[Stored data]
______

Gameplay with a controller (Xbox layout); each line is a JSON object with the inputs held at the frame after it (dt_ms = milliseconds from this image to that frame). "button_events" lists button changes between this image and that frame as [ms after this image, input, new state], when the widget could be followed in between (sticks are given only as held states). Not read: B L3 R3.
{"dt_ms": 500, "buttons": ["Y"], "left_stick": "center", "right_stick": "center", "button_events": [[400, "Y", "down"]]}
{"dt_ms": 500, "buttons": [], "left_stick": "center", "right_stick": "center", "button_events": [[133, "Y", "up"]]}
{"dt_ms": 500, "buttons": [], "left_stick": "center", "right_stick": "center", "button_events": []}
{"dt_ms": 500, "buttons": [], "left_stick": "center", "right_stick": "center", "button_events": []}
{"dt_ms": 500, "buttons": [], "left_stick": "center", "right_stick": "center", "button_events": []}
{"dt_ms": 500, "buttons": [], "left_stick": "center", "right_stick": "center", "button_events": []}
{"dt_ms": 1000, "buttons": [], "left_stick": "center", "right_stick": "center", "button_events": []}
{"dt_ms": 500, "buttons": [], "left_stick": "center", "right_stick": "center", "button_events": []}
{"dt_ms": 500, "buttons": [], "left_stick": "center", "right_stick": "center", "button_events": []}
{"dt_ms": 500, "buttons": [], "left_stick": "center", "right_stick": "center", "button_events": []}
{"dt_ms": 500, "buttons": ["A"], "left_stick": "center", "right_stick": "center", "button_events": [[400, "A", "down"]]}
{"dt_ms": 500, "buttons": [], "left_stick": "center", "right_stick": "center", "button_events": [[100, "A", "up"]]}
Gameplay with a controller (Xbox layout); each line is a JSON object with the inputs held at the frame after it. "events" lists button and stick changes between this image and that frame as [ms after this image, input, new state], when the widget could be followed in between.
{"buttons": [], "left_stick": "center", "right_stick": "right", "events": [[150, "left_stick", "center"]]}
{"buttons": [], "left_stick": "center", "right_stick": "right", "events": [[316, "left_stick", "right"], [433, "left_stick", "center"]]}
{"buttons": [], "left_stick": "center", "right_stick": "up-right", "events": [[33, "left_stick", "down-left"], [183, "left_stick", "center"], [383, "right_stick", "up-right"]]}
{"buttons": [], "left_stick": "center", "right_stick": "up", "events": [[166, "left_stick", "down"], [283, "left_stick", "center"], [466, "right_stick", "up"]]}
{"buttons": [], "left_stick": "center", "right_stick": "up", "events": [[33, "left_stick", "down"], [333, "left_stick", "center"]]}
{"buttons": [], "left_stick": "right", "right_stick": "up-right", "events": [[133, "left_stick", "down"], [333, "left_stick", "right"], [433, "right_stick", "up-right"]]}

______

Look for the string "widget" in the records, and copy every line where it is found.

Gameplay with a controller (Xbox layout); each line is a JSON object with the inputs held at the frame after it (dt_ms = milliseconds from this image to that frame). "button_events" lists button changes between this image and that frame as [ms after this image, input, new state], when the widget could be followed in between (sticks are given only as held states). Not read: B L3 R3.
Gameplay with a controller (Xbox layout); each line is a JSON object with the inputs held at the frame after it. "events" lists button and stick changes between this image and that frame as [ms after this image, input, new state], when the widget could be followed in between.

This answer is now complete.